47 — Inference of topology and the nature of synapses, and the flow of information in neuronal networks
Read on 07 October 2017This work focuses on the characterization of synapse topology — namely, direction — in a large biological neuronal network. Most synapses are chemical, and therefore act as directed edges in the connectivity graph of the brain. Rare synapses are electrical (un-directed). This work inspects Hindmarsh-Rose neurons — a simulated model that exhibits the burst-spike activity of a membrane in a biological neuron.

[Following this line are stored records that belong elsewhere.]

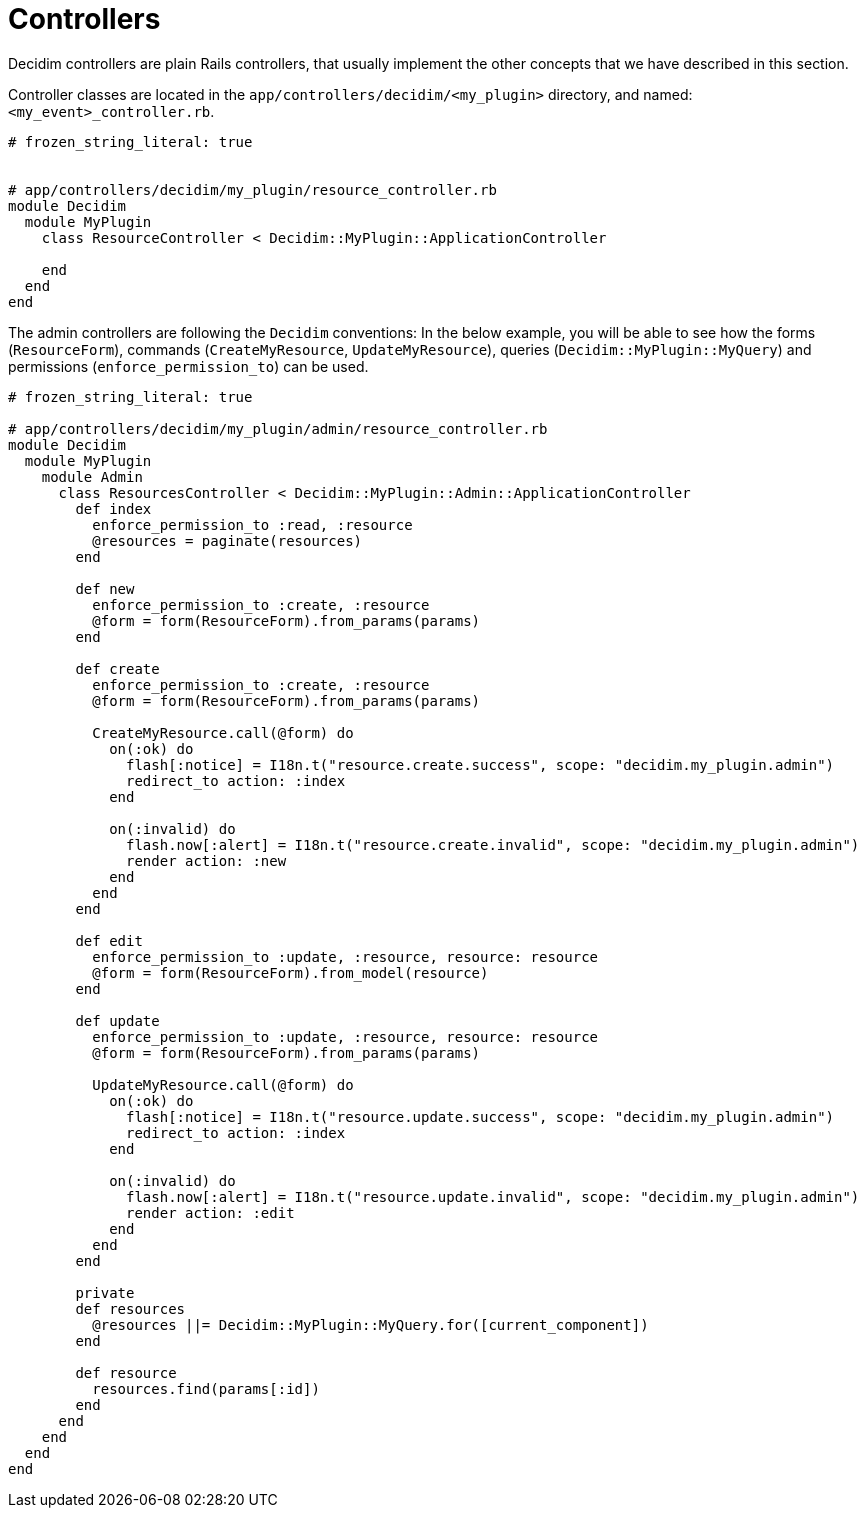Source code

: = Controllers

Decidim controllers are plain Rails controllers, that usually implement the other concepts that we have described in this section.

Controller classes are located in the `app/controllers/decidim/<my_plugin>` directory, and named: `<my_event>_controller.rb`.

```ruby
# frozen_string_literal: true


# app/controllers/decidim/my_plugin/resource_controller.rb
module Decidim
  module MyPlugin
    class ResourceController < Decidim::MyPlugin::ApplicationController

    end
  end
end
```

The admin controllers are following the `Decidim` conventions:
In the below example, you will be able to see how the forms (`ResourceForm`), commands (`CreateMyResource`, `UpdateMyResource`), queries (`Decidim::MyPlugin::MyQuery`) and permissions (`enforce_permission_to`) can be used.

```ruby
# frozen_string_literal: true

# app/controllers/decidim/my_plugin/admin/resource_controller.rb
module Decidim
  module MyPlugin
    module Admin
      class ResourcesController < Decidim::MyPlugin::Admin::ApplicationController
        def index
          enforce_permission_to :read, :resource
          @resources = paginate(resources)
        end

        def new
          enforce_permission_to :create, :resource
          @form = form(ResourceForm).from_params(params)
        end

        def create
          enforce_permission_to :create, :resource
          @form = form(ResourceForm).from_params(params)

          CreateMyResource.call(@form) do
            on(:ok) do
              flash[:notice] = I18n.t("resource.create.success", scope: "decidim.my_plugin.admin")
              redirect_to action: :index
            end

            on(:invalid) do
              flash.now[:alert] = I18n.t("resource.create.invalid", scope: "decidim.my_plugin.admin")
              render action: :new
            end
          end
        end

        def edit
          enforce_permission_to :update, :resource, resource: resource
          @form = form(ResourceForm).from_model(resource)
        end

        def update
          enforce_permission_to :update, :resource, resource: resource
          @form = form(ResourceForm).from_params(params)

          UpdateMyResource.call(@form) do
            on(:ok) do
              flash[:notice] = I18n.t("resource.update.success", scope: "decidim.my_plugin.admin")
              redirect_to action: :index
            end

            on(:invalid) do
              flash.now[:alert] = I18n.t("resource.update.invalid", scope: "decidim.my_plugin.admin")
              render action: :edit
            end
          end
        end

        private
        def resources
          @resources ||= Decidim::MyPlugin::MyQuery.for([current_component])
        end

        def resource
          resources.find(params[:id])
        end
      end
    end
  end
end
```
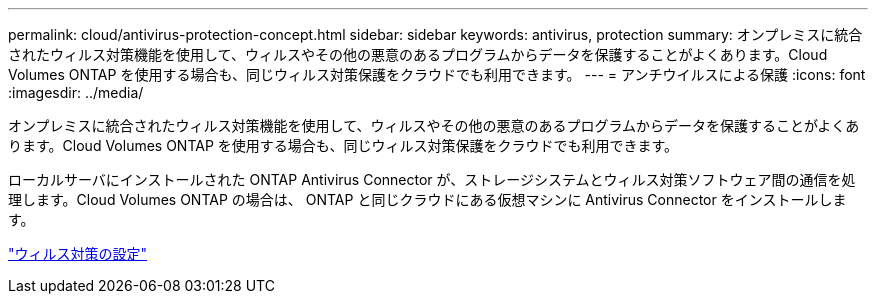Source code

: ---
permalink: cloud/antivirus-protection-concept.html 
sidebar: sidebar 
keywords: antivirus, protection 
summary: オンプレミスに統合されたウィルス対策機能を使用して、ウィルスやその他の悪意のあるプログラムからデータを保護することがよくあります。Cloud Volumes ONTAP を使用する場合も、同じウィルス対策保護をクラウドでも利用できます。 
---
= アンチウイルスによる保護
:icons: font
:imagesdir: ../media/


[role="lead"]
オンプレミスに統合されたウィルス対策機能を使用して、ウィルスやその他の悪意のあるプログラムからデータを保護することがよくあります。Cloud Volumes ONTAP を使用する場合も、同じウィルス対策保護をクラウドでも利用できます。

ローカルサーバにインストールされた ONTAP Antivirus Connector が、ストレージシステムとウィルス対策ソフトウェア間の通信を処理します。Cloud Volumes ONTAP の場合は、 ONTAP と同じクラウドにある仮想マシンに Antivirus Connector をインストールします。

link:../antivirus/index.html["ウィルス対策の設定"]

Borges et al aim to develop tests to determine the directionality of synapses in a neural network so that one can determine graph topology using only spike-timing information. This is important because anatomical studies are expensive and difficult, and result in huge amounts of imagery data; whereas Ca-imaging or ephys studies result in very small time-series data.
They approach this problem armed with the causal mutual information model (CaMI), which (roughly) states that if information flows from node $A$ to node $B$, then time-series data collected on $B$ can be used to inform a viewer about qualities of $A$. In particular, one can use this information to map long time-series data about $B$ to much shorter time-series data about $A$.
Using CaMI alongside existing other methods, Borges et al demonstrated that they can successfully map individual neurons by synapse type and connectivity direction, even in the presence of Gaussian noise. They also prove that this method has the ability to calculate “population”-level connectivity, if individual-neuron-level precision is not available (e.g. EEG or lower spatial-resolution imagery).